== Provided passage

By Rachel Youens
On Wednesday, May 24 at 7 p.m. sharp, two Japanese artists will compete in an unusual street fight involving paints, boxing gloves, and dance outside Ethan Cohen Fine Art Gallery at 18 Jay St. in Tribeca. Called “Action Painting Street Battle,” this public performance will pit 75-year-old Ushio Shinohara and 26-year-old Ryoga Katsuma against each other in a half-hour boxing match, during which each artist will paint a large canvas — Shinohara with his signature boxing gloves and Katsuma using his hands and brushes. Five judges will determine the winner in several categories from expression and originality to energy and creativity. Because this public performance will affect Jay St.’s stores, traffic, shipping and other commercial activities, curator and gallery director Shinya Watanabe worked with the NYPD to acquire community board approval for the event.

====
== Records

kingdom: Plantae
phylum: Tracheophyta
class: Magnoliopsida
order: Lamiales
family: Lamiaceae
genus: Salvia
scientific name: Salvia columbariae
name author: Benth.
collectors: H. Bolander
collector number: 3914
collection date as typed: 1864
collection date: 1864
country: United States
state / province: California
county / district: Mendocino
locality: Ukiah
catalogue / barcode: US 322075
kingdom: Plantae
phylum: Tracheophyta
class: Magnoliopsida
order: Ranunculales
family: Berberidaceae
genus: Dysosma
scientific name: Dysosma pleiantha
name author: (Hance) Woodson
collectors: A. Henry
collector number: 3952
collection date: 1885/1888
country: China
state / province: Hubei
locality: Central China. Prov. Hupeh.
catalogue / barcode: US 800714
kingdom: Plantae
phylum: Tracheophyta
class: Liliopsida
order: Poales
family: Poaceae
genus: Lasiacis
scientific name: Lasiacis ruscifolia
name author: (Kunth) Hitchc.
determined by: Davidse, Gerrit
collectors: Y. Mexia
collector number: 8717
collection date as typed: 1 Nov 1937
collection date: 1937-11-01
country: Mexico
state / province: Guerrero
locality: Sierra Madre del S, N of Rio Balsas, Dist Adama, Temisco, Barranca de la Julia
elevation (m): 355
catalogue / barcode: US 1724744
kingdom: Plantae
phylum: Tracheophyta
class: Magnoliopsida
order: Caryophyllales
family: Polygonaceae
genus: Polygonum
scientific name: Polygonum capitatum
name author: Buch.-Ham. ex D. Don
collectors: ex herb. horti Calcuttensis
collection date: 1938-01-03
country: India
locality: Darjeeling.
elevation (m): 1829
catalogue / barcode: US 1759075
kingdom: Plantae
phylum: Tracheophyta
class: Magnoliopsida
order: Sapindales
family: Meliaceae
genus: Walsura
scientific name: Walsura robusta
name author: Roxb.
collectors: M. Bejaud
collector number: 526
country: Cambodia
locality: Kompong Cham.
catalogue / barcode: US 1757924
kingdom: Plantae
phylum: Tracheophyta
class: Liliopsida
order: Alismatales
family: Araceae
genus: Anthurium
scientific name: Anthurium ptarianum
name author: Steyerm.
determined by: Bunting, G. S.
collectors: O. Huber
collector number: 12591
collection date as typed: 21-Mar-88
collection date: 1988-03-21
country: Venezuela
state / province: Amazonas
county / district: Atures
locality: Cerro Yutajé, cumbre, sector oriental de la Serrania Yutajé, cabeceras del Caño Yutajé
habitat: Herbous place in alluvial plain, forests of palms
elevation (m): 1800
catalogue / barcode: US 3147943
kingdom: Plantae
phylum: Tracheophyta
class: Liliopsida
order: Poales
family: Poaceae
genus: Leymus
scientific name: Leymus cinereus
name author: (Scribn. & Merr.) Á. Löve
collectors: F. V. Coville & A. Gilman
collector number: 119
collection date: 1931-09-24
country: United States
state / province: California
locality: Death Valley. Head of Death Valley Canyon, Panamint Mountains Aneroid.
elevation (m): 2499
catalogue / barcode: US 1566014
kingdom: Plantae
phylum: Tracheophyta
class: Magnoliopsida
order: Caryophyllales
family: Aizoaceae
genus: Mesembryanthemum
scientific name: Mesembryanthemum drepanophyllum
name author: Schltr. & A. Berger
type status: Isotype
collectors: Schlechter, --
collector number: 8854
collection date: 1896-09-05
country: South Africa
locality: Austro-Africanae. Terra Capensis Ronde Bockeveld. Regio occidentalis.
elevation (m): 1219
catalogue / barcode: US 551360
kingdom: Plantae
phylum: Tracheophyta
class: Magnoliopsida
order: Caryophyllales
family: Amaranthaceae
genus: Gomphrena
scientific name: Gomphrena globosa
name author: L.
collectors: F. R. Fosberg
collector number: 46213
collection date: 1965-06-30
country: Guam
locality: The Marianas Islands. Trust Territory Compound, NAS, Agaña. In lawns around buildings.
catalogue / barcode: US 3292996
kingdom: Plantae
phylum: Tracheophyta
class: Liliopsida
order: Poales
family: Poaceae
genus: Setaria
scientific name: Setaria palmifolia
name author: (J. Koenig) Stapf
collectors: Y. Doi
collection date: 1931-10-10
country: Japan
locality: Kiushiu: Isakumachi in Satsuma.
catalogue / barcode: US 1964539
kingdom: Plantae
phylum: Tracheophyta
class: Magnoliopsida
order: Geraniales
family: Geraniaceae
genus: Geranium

====

§ **Exercises**:
• A. In the passage about the action painting street battle, what does Shinohara paint with?
• B. Extend the passage about the action painting street battle, picking up after its final sentence.

§ **Responses to the tasks**:
• A. His signature boxing gloves.

• B.
The 26- year-old curator has wanted to sponsor this match for the past two years. The catalyst came at a party in Chelsea three years ago, when he met Ryoga Katsuma, a self-taught Japanese artist who had recently immigrated to the states. Over time, Watanabe began to recognize similarities between Katsuma’s style of art and Ushio Shinohara’s, a Neo-Dadaist who is legendary in Japan for his action painting. Though he’d never met Shinohara, who immigrated to the U.S. in 1969 and is currently living in Dumbo, Brooklyn, Watanabe decided to introduce the two in 2004. When he brought Katsuma to Shinohara’s studio in Dumbo, the older avant-gardist “acted like a king,” said Watanabe. It was then that he realized the two would be perfectly suited for an action painting match. Shinohara would be the virtuosic performer and the heavy hitter of the show, while Katsuma would be the challenger. After becoming gallery director at Ethan Cohen nine months ago, Watanabe saw an opportunity to formally curate the performance this year as part of New York’s Asian Contemporary Art Week, hosted by the Asia Society of New York.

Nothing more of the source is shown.